Reproduce the material that follows exactly, with no line left out.

(TASK INPUT Opens)

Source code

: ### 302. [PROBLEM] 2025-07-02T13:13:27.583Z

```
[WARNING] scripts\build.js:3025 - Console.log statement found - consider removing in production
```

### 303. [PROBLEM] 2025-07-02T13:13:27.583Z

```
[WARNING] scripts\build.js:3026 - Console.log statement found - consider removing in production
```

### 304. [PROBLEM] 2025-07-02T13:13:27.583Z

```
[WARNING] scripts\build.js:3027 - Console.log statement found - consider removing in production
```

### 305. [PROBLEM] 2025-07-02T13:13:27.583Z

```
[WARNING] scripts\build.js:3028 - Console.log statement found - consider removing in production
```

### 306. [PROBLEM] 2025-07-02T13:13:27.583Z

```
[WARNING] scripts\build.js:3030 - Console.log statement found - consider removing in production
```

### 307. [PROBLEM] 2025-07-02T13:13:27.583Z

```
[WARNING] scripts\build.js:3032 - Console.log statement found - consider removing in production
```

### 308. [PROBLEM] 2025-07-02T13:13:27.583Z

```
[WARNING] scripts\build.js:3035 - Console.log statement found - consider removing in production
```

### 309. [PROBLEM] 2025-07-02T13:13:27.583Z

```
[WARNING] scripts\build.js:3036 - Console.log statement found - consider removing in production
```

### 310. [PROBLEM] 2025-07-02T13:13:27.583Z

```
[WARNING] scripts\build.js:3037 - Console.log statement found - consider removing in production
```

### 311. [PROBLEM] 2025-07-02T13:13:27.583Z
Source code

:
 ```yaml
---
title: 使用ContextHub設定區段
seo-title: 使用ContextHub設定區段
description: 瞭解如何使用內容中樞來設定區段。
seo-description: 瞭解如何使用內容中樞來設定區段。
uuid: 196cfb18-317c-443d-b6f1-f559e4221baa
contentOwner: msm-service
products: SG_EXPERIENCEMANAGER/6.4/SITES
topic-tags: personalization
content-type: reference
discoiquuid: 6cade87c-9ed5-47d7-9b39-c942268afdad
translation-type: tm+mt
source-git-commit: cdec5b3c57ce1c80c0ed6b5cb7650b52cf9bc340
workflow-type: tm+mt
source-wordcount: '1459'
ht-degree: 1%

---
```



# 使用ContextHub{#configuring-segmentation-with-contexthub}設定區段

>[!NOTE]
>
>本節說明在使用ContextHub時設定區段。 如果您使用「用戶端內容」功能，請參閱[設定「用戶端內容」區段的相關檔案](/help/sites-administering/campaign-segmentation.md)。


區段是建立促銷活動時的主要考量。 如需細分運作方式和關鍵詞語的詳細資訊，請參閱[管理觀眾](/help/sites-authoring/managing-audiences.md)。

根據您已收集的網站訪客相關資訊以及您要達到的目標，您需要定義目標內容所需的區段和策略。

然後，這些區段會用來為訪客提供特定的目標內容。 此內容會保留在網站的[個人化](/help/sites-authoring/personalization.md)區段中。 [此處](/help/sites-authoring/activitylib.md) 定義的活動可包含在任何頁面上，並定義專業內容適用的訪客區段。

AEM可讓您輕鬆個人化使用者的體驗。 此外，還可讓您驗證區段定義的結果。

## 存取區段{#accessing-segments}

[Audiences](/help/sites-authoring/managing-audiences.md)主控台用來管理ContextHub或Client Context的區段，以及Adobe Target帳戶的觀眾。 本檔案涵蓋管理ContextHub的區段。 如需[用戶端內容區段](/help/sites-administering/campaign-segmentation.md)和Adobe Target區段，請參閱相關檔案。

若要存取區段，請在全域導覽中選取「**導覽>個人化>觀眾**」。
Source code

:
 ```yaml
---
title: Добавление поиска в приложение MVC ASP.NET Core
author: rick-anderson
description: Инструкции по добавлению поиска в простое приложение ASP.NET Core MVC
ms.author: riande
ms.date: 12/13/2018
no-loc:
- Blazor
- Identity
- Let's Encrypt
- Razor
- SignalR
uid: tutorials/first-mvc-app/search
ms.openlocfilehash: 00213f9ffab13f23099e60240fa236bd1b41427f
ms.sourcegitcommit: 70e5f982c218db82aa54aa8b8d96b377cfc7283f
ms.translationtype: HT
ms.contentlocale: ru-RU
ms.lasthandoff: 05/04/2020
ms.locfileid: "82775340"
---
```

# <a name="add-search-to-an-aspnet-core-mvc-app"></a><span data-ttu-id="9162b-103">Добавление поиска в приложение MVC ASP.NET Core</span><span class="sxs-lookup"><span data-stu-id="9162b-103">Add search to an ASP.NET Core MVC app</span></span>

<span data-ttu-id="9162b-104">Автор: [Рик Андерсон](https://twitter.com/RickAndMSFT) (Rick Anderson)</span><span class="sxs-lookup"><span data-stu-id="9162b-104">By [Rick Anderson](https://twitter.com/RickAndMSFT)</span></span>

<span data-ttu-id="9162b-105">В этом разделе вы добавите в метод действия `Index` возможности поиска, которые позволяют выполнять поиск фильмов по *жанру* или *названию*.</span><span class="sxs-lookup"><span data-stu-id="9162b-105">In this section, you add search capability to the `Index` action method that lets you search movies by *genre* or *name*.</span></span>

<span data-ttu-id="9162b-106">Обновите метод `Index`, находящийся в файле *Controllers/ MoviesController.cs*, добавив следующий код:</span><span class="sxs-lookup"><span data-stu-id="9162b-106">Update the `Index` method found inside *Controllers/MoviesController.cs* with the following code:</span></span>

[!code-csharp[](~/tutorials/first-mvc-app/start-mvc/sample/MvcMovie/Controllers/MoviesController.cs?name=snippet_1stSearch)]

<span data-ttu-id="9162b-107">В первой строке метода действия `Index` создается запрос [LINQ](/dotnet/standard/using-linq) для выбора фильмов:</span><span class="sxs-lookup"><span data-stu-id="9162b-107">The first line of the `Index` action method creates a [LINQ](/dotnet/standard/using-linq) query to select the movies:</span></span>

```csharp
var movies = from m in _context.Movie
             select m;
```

(TASK INPUT Closes)

ANSWER TO THIS EXERCISE ::
Source code

: ### 302. [PROBLEM] 2025-07-02T13:13:27.583Z

```
[WARNING] scripts\build.js:3025 - Console.log statement found - consider removing in production
```

### 303. [PROBLEM] 2025-07-02T13:13:27.583Z

```
[WARNING] scripts\build.js:3026 - Console.log statement found - consider removing in production
```

### 304. [PROBLEM] 2025-07-02T13:13:27.583Z

```
[WARNING] scripts\build.js:3027 - Console.log statement found - consider removing in production
```

### 305. [PROBLEM] 2025-07-02T13:13:27.583Z

```
[WARNING] scripts\build.js:3028 - Console.log statement found - consider removing in production
```

### 306. [PROBLEM] 2025-07-02T13:13:27.583Z

```
[WARNING] scripts\build.js:3030 - Console.log statement found - consider removing in production
```

### 307. [PROBLEM] 2025-07-02T13:13:27.583Z

```
[WARNING] scripts\build.js:3032 - Console.log statement found - consider removing in production
```

### 308. [PROBLEM] 2025-07-02T13:13:27.583Z

```
[WARNING] scripts\build.js:3035 - Console.log statement found - consider removing in production
```

### 309. [PROBLEM] 2025-07-02T13:13:27.583Z

```
[WARNING] scripts\build.js:3036 - Console.log statement found - consider removing in production
```

### 310. [PROBLEM] 2025-07-02T13:13:27.583Z

```
[WARNING] scripts\build.js:3037 - Console.log statement found - consider removing in production
```

### 311. [PROBLEM] 2025-07-02T13:13:27.583Z
Source code

:
 ```yaml
---
title: 使用ContextHub設定區段
seo-title: 使用ContextHub設定區段
description: 瞭解如何使用內容中樞來設定區段。
seo-description: 瞭解如何使用內容中樞來設定區段。
uuid: 196cfb18-317c-443d-b6f1-f559e4221baa
contentOwner: msm-service
products: SG_EXPERIENCEMANAGER/6.4/SITES
topic-tags: personalization
content-type: reference
discoiquuid: 6cade87c-9ed5-47d7-9b39-c942268afdad
translation-type: tm+mt
source-git-commit: cdec5b3c57ce1c80c0ed6b5cb7650b52cf9bc340
workflow-type: tm+mt
source-wordcount: '1459'
ht-degree: 1%

---
```



# 使用ContextHub{#configuring-segmentation-with-contexthub}設定區段

>[!NOTE]
>
>本節說明在使用ContextHub時設定區段。 如果您使用「用戶端內容」功能，請參閱[設定「用戶端內容」區段的相關檔案](/help/sites-administering/campaign-segmentation.md)。


區段是建立促銷活動時的主要考量。 如需細分運作方式和關鍵詞語的詳細資訊，請參閱[管理觀眾](/help/sites-authoring/managing-audiences.md)。

根據您已收集的網站訪客相關資訊以及您要達到的目標，您需要定義目標內容所需的區段和策略。

然後，這些區段會用來為訪客提供特定的目標內容。 此內容會保留在網站的[個人化](/help/sites-authoring/personalization.md)區段中。 [此處](/help/sites-authoring/activitylib.md) 定義的活動可包含在任何頁面上，並定義專業內容適用的訪客區段。

AEM可讓您輕鬆個人化使用者的體驗。 此外，還可讓您驗證區段定義的結果。

## 存取區段{#accessing-segments}

[Audiences](/help/sites-authoring/managing-audiences.md)主控台用來管理ContextHub或Client Context的區段，以及Adobe Target帳戶的觀眾。 本檔案涵蓋管理ContextHub的區段。 如需[用戶端內容區段](/help/sites-administering/campaign-segmentation.md)和Adobe Target區段，請參閱相關檔案。

若要存取區段，請在全域導覽中選取「**導覽>個人化>觀眾**」。
Source code

:
 ```yaml
---
title: Добавление поиска в приложение MVC ASP.NET Core
author: rick-anderson
description: Инструкции по добавлению поиска в простое приложение ASP.NET Core MVC
ms.author: riande
ms.date: 12/13/2018
no-loc:
- Blazor
- Identity
- Let's Encrypt
- Razor
- SignalR
uid: tutorials/first-mvc-app/search
ms.openlocfilehash: 00213f9ffab13f23099e60240fa236bd1b41427f
ms.sourcegitcommit: 70e5f982c218db82aa54aa8b8d96b377cfc7283f
ms.translationtype: HT
ms.contentlocale: ru-RU
ms.lasthandoff: 05/04/2020
ms.locfileid: "82775340"
---
```

# <a name="add-search-to-an-aspnet-core-mvc-app"></a><span data-ttu-id="9162b-103">Добавление поиска в приложение MVC ASP.NET Core</span><span class="sxs-lookup"><span data-stu-id="9162b-103">Add search to an ASP.NET Core MVC app</span></span>

<span data-ttu-id="9162b-104">Автор: [Рик Андерсон](https://twitter.com/RickAndMSFT) (Rick Anderson)</span><span class="sxs-lookup"><span data-stu-id="9162b-104">By [Rick Anderson](https://twitter.com/RickAndMSFT)</span></span>

<span data-ttu-id="9162b-105">В этом разделе вы добавите в метод действия `Index` возможности поиска, которые позволяют выполнять поиск фильмов по *жанру* или *названию*.</span><span class="sxs-lookup"><span data-stu-id="9162b-105">In this section, you add search capability to the `Index` action method that lets you search movies by *genre* or *name*.</span></span>

<span data-ttu-id="9162b-106">Обновите метод `Index`, находящийся в файле *Controllers/ MoviesController.cs*, добавив следующий код:</span><span class="sxs-lookup"><span data-stu-id="9162b-106">Update the `Index` method found inside *Controllers/MoviesController.cs* with the following code:</span></span>

[!code-csharp[](~/tutorials/first-mvc-app/start-mvc/sample/MvcMovie/Controllers/MoviesController.cs?name=snippet_1stSearch)]

<span data-ttu-id="9162b-107">В первой строке метода действия `Index` создается запрос [LINQ](/dotnet/standard/using-linq) для выбора фильмов:</span><span class="sxs-lookup"><span data-stu-id="9162b-107">The first line of the `Index` action method creates a [LINQ](/dotnet/standard/using-linq) query to select the movies:</span></span>

```csharp
var movies = from m in _context.Movie
             select m;
```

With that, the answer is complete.